About this exercise:
Below are records; please write out exactly the lines from the first line through the line containing "(Vervallen).", with no pictures.

------------------------------------------------------------

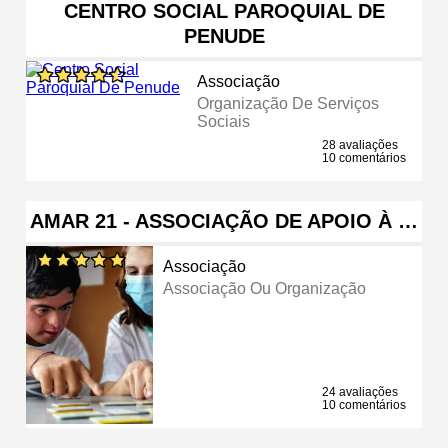
CENTRO SOCIAL PAROQUIAL DE
PENUDE
Associação
Organização De Serviços
Sociais
28 avaliações
10 comentários
AMAR 21 - ASSOCIAÇÃO DE APOIO À …
Associação
Associação Ou Organização
24 avaliações
10 comentários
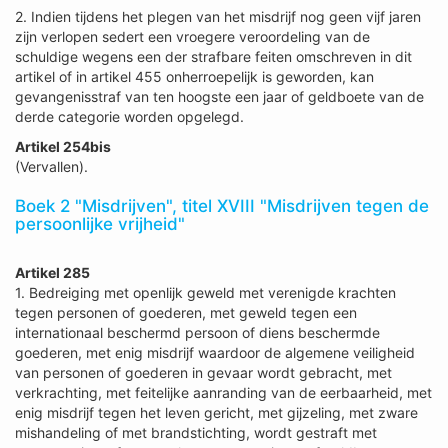
2. Indien tijdens het plegen van het misdrijf nog geen vijf jaren
zijn verlopen sedert een vroegere veroordeling van de
schuldige wegens een der strafbare feiten omschreven in dit
artikel of in artikel 455 onherroepelijk is geworden, kan
gevangenisstraf van ten hoogste een jaar of geldboete van de
derde categorie worden opgelegd.
Artikel 254bis
(Vervallen).
Boek 2 "Misdrijven", titel XVIII "Misdrijven tegen de
persoonlijke vrijheid"
Artikel 285
1. Bedreiging met openlijk geweld met verenigde krachten
tegen personen of goederen, met geweld tegen een
internationaal beschermd persoon of diens beschermde
goederen, met enig misdrijf waardoor de algemene veiligheid
van personen of goederen in gevaar wordt gebracht, met
verkrachting, met feitelijke aanranding van de eerbaarheid, met
enig misdrijf tegen het leven gericht, met gijzeling, met zware
mishandeling of met brandstichting, wordt gestraft met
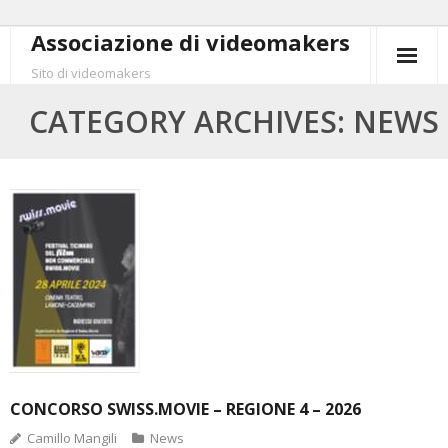
Skip
Associazione di videomakers
to
Sito di videomakers
content
CATEGORY ARCHIVES: NEWS
CONCORSO SWISS.MOVIE – REGIONE 4 – 2026
Camillo Mangili
News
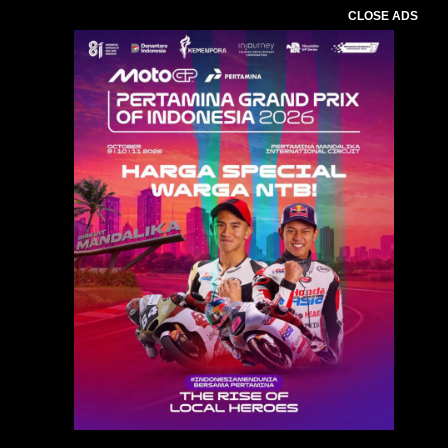
CLOSE ADS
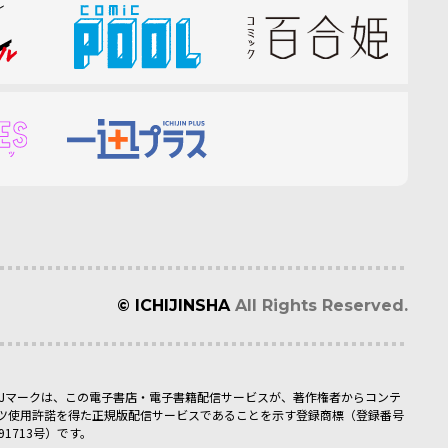
© ICHIJINSHA
All Rights Reserved.
BJマークは、この電子書店・電子書籍配信サービスが、著作権者からコンテ
ツ使用許諾を得た正規版配信サービスであることを示す登録商標（登録番号
091713号）です。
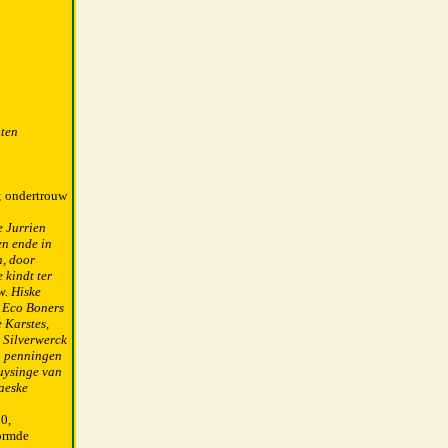
hten
; ondertrouw
e Jurrien
en ende in
n, door
 kindt ter
w. Hiske
e Eco Boners
 Karstes,
] Silverwerck
en penningen
huysinge van
laeske
0,
vormde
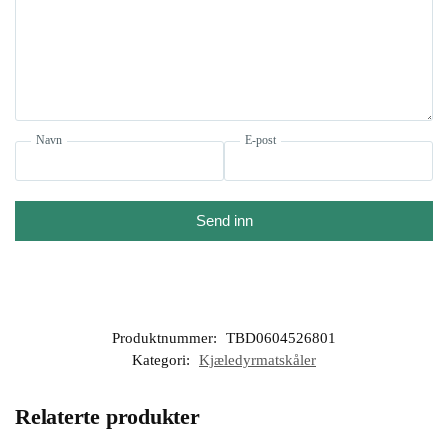
Navn
E-post
Send inn
Produktnummer:
TBD0604526801
Kategori:
Kjæledyrmatskåler
Relaterte produkter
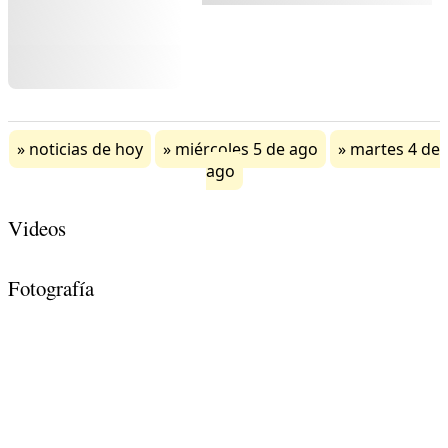
noticias de hoy
miércoles 5 de ago
martes 4 de
ago
Videos
Fotografía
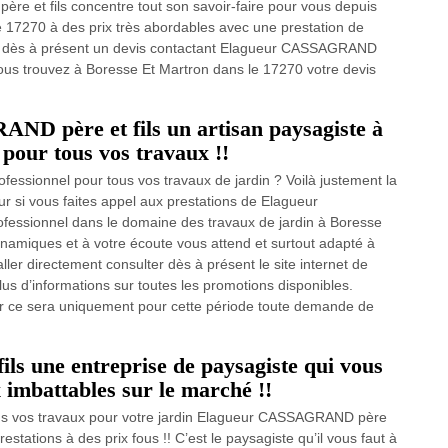
e et fils concentre tout son savoir-faire pour vous depuis
 17270 à des prix très abordables avec une prestation de
ent dès à présent un devis contactant Elagueur CASSAGRAND
 vous trouvez à Boresse Et Martron dans le 17270 votre devis
ND père et fils un artisan paysagiste à
pour tous vos travaux !!
ofessionnel pour tous vos travaux de jardin ? Voilà justement la
ur si vous faites appel aux prestations de Elagueur
fessionnel dans le domaine des travaux de jardin à Boresse
ynamiques et à votre écoute vous attend et surtout adapté à
ler directement consulter dès à présent le site internet de
us d’informations sur toutes les promotions disponibles.
car ce sera uniquement pour cette période toute demande de
 une entreprise de paysagiste qui vous
x imbattables sur le marché !!
tous vos travaux pour votre jardin Elagueur CASSAGRAND père
estations à des prix fous !! C’est le paysagiste qu’il vous faut à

------------------------------------------------------------

Exercise solution:
CENTRO SOCIAL PAROQUIAL DE
PENUDE
Associação
Organização De Serviços
Sociais
28 avaliações
10 comentários
AMAR 21 - ASSOCIAÇÃO DE APOIO À …
Associação
Associação Ou Organização
24 avaliações
10 comentários
2. Indien tijdens het plegen van het misdrijf nog geen vijf jaren
zijn verlopen sedert een vroegere veroordeling van de
schuldige wegens een der strafbare feiten omschreven in dit
artikel of in artikel 455 onherroepelijk is geworden, kan
gevangenisstraf van ten hoogste een jaar of geldboete van de
derde categorie worden opgelegd.
Artikel 254bis
(Vervallen).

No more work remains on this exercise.